Mario Manningham today described what he and Michael Crabtree have endured this year as a "storm" - month after month of monotonous rehabilitation, pain and reward, advancements and setbacks following severe injuries.

"Just ups and downs ever since we got hurt," the 49ers receiver said. "We talk to each other about a couple of things, just trying to do what we've got to do to put this team in a position to be where we were at the end of the year (but) with different results."

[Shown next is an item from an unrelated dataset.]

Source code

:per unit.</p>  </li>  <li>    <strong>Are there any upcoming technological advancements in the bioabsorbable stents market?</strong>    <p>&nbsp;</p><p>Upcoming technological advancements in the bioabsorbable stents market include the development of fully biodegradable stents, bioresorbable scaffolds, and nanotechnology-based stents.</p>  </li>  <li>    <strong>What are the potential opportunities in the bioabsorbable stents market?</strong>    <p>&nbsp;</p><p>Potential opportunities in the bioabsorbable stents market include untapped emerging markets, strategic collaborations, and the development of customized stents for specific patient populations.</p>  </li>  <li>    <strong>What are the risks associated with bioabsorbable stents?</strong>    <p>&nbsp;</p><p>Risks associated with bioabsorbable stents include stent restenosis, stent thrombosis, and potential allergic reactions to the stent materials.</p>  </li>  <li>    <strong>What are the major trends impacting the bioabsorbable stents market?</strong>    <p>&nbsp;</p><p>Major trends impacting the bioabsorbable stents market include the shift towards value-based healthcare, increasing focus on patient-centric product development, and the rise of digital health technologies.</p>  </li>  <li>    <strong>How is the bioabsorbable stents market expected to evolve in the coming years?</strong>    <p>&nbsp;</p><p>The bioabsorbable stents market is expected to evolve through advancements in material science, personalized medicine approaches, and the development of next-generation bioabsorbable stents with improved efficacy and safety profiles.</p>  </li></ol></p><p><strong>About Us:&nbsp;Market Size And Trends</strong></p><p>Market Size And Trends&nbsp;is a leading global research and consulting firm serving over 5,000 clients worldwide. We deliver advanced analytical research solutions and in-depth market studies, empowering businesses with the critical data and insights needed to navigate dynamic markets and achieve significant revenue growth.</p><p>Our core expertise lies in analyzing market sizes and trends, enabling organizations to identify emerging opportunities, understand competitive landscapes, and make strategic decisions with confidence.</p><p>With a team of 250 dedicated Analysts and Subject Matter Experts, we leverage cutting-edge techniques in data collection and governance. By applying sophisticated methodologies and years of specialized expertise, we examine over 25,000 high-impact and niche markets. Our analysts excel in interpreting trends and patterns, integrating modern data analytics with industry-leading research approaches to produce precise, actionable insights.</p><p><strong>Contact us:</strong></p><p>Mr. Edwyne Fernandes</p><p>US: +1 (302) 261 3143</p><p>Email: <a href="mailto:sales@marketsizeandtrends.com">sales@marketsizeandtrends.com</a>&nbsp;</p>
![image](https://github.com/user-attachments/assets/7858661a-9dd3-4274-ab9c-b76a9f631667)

The clouds started lifting for both players this week. Manningham and Crabtree both practiced Wednesday, signaling that reinforcements for what has been a lackluster 49ers wide-receiving corps so far this season are not far away. Crabtree finished first on the 49ers a year ago with 85 receptions for 1,105 receiving yards; Manningham was second among wide receivers with 42 catches for 449 yards.

Manningham, who is coming back from two torn knee ligaments suffered Dec. 23, is farther along than Crabtree and is likely to play in some capacity Sunday against the Panthers. He was not listed on Wednesday's injury report and practiced in full. "The knee I had surgery on is better than the other one," he said after practice. "So I'm not thinking about that when I'm out there."

His confidence is back, and the goal now is reestablishing a connection with Colin Kaepernick. The quarterback said that shouldn't be difficult.

"He's a receiver that's easy to throw to," Kaepernick said. "So it's not going to take much time for him to get back up to speed."

Crabtree tore his right Achilles' tendon on May 21. He wore a blue, non-contact jersey in practice and acknowledged he was easing his way back into his first practice. He didn't run routes at full speed and was noticeably cautious about leaping - and landing - for high passes.

Asked if running routes in practice was like riding a bike, Crabtree gave a description similar to Manningham's "I wouldn't say 'riding a bike,'" he said. "It's a roller coaster being away from the game for so long. I'm just happy to be out there."

Wednesday marked just 24 weeks since Crabtree's surgery to repair his Achilles'. Asked if he was surprised to see someone on the field so soon after such a serious injury, Jim Harbaugh said, no. After all, he's been watching Crabtree fight to get back on the field for half a year.

"I guess because you watch him day-to-day -- successful surgery, on track at every point, doing everything that he was asked to do by the doctors and all reports were really good," Harbaugh said.